--- start of Record list ---

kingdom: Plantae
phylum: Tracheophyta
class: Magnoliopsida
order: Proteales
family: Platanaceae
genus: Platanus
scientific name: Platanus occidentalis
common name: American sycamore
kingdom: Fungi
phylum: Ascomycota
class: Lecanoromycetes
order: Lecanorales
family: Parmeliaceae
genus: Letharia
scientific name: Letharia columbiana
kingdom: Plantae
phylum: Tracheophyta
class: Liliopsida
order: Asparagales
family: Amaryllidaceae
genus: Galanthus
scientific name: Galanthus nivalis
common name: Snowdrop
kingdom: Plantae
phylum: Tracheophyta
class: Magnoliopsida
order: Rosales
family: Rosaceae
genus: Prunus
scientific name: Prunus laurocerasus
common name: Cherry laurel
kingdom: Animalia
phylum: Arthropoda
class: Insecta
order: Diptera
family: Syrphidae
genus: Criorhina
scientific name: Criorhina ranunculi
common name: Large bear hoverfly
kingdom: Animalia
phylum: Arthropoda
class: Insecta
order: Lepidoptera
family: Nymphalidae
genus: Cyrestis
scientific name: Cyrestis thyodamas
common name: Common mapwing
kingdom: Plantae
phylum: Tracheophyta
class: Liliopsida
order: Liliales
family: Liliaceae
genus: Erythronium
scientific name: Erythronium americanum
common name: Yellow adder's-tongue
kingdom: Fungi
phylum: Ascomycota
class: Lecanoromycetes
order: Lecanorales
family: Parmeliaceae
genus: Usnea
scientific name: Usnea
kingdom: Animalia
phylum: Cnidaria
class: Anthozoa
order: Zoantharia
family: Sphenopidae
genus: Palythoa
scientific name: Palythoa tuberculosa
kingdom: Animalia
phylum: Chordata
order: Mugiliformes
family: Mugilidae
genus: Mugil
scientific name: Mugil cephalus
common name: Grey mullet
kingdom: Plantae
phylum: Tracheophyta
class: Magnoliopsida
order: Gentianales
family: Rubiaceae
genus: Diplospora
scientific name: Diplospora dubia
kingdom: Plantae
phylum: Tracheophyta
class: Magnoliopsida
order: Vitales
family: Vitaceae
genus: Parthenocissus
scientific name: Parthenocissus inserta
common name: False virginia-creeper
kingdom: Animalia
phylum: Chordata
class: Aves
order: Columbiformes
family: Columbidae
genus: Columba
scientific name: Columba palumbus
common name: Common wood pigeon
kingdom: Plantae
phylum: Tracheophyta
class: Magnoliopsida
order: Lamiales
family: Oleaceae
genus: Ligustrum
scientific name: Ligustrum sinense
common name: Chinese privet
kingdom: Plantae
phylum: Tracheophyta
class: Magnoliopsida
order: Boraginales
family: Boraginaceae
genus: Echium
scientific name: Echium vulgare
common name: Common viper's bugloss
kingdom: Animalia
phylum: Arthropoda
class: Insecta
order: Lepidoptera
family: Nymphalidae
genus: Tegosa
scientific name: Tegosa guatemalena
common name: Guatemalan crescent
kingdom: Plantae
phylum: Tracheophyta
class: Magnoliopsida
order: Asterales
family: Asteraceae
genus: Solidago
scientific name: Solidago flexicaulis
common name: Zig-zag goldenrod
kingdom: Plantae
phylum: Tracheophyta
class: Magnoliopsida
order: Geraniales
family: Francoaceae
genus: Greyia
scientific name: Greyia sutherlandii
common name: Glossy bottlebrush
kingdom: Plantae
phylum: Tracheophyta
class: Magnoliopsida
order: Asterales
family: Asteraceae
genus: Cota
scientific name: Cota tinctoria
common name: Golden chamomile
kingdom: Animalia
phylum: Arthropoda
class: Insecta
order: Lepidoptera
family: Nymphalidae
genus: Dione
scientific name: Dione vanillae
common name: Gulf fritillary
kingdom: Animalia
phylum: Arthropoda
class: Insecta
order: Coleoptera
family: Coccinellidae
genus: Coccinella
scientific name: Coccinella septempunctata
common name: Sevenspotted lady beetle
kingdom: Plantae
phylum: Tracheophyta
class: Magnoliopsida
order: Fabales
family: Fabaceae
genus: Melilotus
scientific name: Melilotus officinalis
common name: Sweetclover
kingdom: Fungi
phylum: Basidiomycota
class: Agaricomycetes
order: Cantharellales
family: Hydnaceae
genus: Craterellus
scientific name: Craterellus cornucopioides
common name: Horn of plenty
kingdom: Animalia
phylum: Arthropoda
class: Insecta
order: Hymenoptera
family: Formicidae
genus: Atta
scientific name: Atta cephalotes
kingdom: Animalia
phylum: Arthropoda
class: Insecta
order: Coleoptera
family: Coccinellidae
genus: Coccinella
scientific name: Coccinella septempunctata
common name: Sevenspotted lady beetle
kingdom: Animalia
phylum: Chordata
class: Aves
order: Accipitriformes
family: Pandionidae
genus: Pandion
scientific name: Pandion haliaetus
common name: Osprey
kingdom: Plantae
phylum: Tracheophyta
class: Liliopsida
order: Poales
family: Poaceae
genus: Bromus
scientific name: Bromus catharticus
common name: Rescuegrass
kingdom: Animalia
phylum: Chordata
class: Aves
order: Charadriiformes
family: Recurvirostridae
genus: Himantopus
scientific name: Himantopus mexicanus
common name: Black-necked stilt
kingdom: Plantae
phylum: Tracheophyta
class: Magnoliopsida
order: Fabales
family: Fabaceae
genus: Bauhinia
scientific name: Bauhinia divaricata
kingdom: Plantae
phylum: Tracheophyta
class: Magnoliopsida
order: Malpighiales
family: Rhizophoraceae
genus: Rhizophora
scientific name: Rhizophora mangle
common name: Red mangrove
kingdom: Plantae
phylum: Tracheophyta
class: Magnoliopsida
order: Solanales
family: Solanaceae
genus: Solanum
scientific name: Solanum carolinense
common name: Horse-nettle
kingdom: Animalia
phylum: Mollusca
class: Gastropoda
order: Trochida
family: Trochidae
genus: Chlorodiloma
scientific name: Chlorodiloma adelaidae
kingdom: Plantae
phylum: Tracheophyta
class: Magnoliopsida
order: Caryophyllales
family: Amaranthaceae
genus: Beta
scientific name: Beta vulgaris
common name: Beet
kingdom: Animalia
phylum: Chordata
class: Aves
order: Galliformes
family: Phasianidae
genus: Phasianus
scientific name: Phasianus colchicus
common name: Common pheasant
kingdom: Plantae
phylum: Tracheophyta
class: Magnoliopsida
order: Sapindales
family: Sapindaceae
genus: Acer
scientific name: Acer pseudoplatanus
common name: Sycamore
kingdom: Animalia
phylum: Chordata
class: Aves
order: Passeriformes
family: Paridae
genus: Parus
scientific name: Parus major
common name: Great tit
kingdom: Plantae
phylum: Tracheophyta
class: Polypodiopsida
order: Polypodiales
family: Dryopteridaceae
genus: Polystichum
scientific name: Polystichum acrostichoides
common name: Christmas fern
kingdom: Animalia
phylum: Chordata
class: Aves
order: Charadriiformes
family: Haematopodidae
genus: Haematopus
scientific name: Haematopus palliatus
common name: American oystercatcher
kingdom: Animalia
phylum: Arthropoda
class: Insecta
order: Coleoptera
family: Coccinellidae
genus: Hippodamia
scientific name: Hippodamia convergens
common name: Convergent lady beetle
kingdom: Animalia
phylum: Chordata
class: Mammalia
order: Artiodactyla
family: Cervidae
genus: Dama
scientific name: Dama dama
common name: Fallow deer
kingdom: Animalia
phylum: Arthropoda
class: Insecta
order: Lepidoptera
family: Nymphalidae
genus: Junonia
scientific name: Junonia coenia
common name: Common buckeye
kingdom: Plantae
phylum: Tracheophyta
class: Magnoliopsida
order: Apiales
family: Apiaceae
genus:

--- end of Record list ---

Write out every line above verbatim, from the first to the last, keeping their order and wording unchanged.

kingdom: Plantae
phylum: Tracheophyta
class: Magnoliopsida
order: Proteales
family: Platanaceae
genus: Platanus
scientific name: Platanus occidentalis
common name: American sycamore
kingdom: Fungi
phylum: Ascomycota
class: Lecanoromycetes
order: Lecanorales
family: Parmeliaceae
genus: Letharia
scientific name: Letharia columbiana
kingdom: Plantae
phylum: Tracheophyta
class: Liliopsida
order: Asparagales
family: Amaryllidaceae
genus: Galanthus
scientific name: Galanthus nivalis
common name: Snowdrop
kingdom: Plantae
phylum: Tracheophyta
class: Magnoliopsida
order: Rosales
family: Rosaceae
genus: Prunus
scientific name: Prunus laurocerasus
common name: Cherry laurel
kingdom: Animalia
phylum: Arthropoda
class: Insecta
order: Diptera
family: Syrphidae
genus: Criorhina
scientific name: Criorhina ranunculi
common name: Large bear hoverfly
kingdom: Animalia
phylum: Arthropoda
class: Insecta
order: Lepidoptera
family: Nymphalidae
genus: Cyrestis
scientific name: Cyrestis thyodamas
common name: Common mapwing
kingdom: Plantae
phylum: Tracheophyta
class: Liliopsida
order: Liliales
family: Liliaceae
genus: Erythronium
scientific name: Erythronium americanum
common name: Yellow adder's-tongue
kingdom: Fungi
phylum: Ascomycota
class: Lecanoromycetes
order: Lecanorales
family: Parmeliaceae
genus: Usnea
scientific name: Usnea
kingdom: Animalia
phylum: Cnidaria
class: Anthozoa
order: Zoantharia
family: Sphenopidae
genus: Palythoa
scientific name: Palythoa tuberculosa
kingdom: Animalia
phylum: Chordata
order: Mugiliformes
family: Mugilidae
genus: Mugil
scientific name: Mugil cephalus
common name: Grey mullet
kingdom: Plantae
phylum: Tracheophyta
class: Magnoliopsida
order: Gentianales
family: Rubiaceae
genus: Diplospora
scientific name: Diplospora dubia
kingdom: Plantae
phylum: Tracheophyta
class: Magnoliopsida
order: Vitales
family: Vitaceae
genus: Parthenocissus
scientific name: Parthenocissus inserta
common name: False virginia-creeper
kingdom: Animalia
phylum: Chordata
class: Aves
order: Columbiformes
family: Columbidae
genus: Columba
scientific name: Columba palumbus
common name: Common wood pigeon
kingdom: Plantae
phylum: Tracheophyta
class: Magnoliopsida
order: Lamiales
family: Oleaceae
genus: Ligustrum
scientific name: Ligustrum sinense
common name: Chinese privet
kingdom: Plantae
phylum: Tracheophyta
class: Magnoliopsida
order: Boraginales
family: Boraginaceae
genus: Echium
scientific name: Echium vulgare
common name: Common viper's bugloss
kingdom: Animalia
phylum: Arthropoda
class: Insecta
order: Lepidoptera
family: Nymphalidae
genus: Tegosa
scientific name: Tegosa guatemalena
common name: Guatemalan crescent
kingdom: Plantae
phylum: Tracheophyta
class: Magnoliopsida
order: Asterales
family: Asteraceae
genus: Solidago
scientific name: Solidago flexicaulis
common name: Zig-zag goldenrod
kingdom: Plantae
phylum: Tracheophyta
class: Magnoliopsida
order: Geraniales
family: Francoaceae
genus: Greyia
scientific name: Greyia sutherlandii
common name: Glossy bottlebrush
kingdom: Plantae
phylum: Tracheophyta
class: Magnoliopsida
order: Asterales
family: Asteraceae
genus: Cota
scientific name: Cota tinctoria
common name: Golden chamomile
kingdom: Animalia
phylum: Arthropoda
class: Insecta
order: Lepidoptera
family: Nymphalidae
genus: Dione
scientific name: Dione vanillae
common name: Gulf fritillary
kingdom: Animalia
phylum: Arthropoda
class: Insecta
order: Coleoptera
family: Coccinellidae
genus: Coccinella
scientific name: Coccinella septempunctata
common name: Sevenspotted lady beetle
kingdom: Plantae
phylum: Tracheophyta
class: Magnoliopsida
order: Fabales
family: Fabaceae
genus: Melilotus
scientific name: Melilotus officinalis
common name: Sweetclover
kingdom: Fungi
phylum: Basidiomycota
class: Agaricomycetes
order: Cantharellales
family: Hydnaceae
genus: Craterellus
scientific name: Craterellus cornucopioides
common name: Horn of plenty
kingdom: Animalia
phylum: Arthropoda
class: Insecta
order: Hymenoptera
family: Formicidae
genus: Atta
scientific name: Atta cephalotes
kingdom: Animalia
phylum: Arthropoda
class: Insecta
order: Coleoptera
family: Coccinellidae
genus: Coccinella
scientific name: Coccinella septempunctata
common name: Sevenspotted lady beetle
kingdom: Animalia
phylum: Chordata
class: Aves
order: Accipitriformes
family: Pandionidae
genus: Pandion
scientific name: Pandion haliaetus
common name: Osprey
kingdom: Plantae
phylum: Tracheophyta
class: Liliopsida
order: Poales
family: Poaceae
genus: Bromus
scientific name: Bromus catharticus
common name: Rescuegrass
kingdom: Animalia
phylum: Chordata
class: Aves
order: Charadriiformes
family: Recurvirostridae
genus: Himantopus
scientific name: Himantopus mexicanus
common name: Black-necked stilt
kingdom: Plantae
phylum: Tracheophyta
class: Magnoliopsida
order: Fabales
family: Fabaceae
genus: Bauhinia
scientific name: Bauhinia divaricata
kingdom: Plantae
phylum: Tracheophyta
class: Magnoliopsida
order: Malpighiales
family: Rhizophoraceae
genus: Rhizophora
scientific name: Rhizophora mangle
common name: Red mangrove
kingdom: Plantae
phylum: Tracheophyta
class: Magnoliopsida
order: Solanales
family: Solanaceae
genus: Solanum
scientific name: Solanum carolinense
common name: Horse-nettle
kingdom: Animalia
phylum: Mollusca
class: Gastropoda
order: Trochida
family: Trochidae
genus: Chlorodiloma
scientific name: Chlorodiloma adelaidae
kingdom: Plantae
phylum: Tracheophyta
class: Magnoliopsida
order: Caryophyllales
family: Amaranthaceae
genus: Beta
scientific name: Beta vulgaris
common name: Beet
kingdom: Animalia
phylum: Chordata
class: Aves
order: Galliformes
family: Phasianidae
genus: Phasianus
scientific name: Phasianus colchicus
common name: Common pheasant
kingdom: Plantae
phylum: Tracheophyta
class: Magnoliopsida
order: Sapindales
family: Sapindaceae
genus: Acer
scientific name: Acer pseudoplatanus
common name: Sycamore
kingdom: Animalia
phylum: Chordata
class: Aves
order: Passeriformes
family: Paridae
genus: Parus
scientific name: Parus major
common name: Great tit
kingdom: Plantae
phylum: Tracheophyta
class: Polypodiopsida
order: Polypodiales
family: Dryopteridaceae
genus: Polystichum
scientific name: Polystichum acrostichoides
common name: Christmas fern
kingdom: Animalia
phylum: Chordata
class: Aves
order: Charadriiformes
family: Haematopodidae
genus: Haematopus
scientific name: Haematopus palliatus
common name: American oystercatcher
kingdom: Animalia
phylum: Arthropoda
class: Insecta
order: Coleoptera
family: Coccinellidae
genus: Hippodamia
scientific name: Hippodamia convergens
common name: Convergent lady beetle
kingdom: Animalia
phylum: Chordata
class: Mammalia
order: Artiodactyla
family: Cervidae
genus: Dama
scientific name: Dama dama
common name: Fallow deer
kingdom: Animalia
phylum: Arthropoda
class: Insecta
order: Lepidoptera
family: Nymphalidae
genus: Junonia
scientific name: Junonia coenia
common name: Common buckeye
kingdom: Plantae
phylum: Tracheophyta
class: Magnoliopsida
order: Apiales
family: Apiaceae
genus:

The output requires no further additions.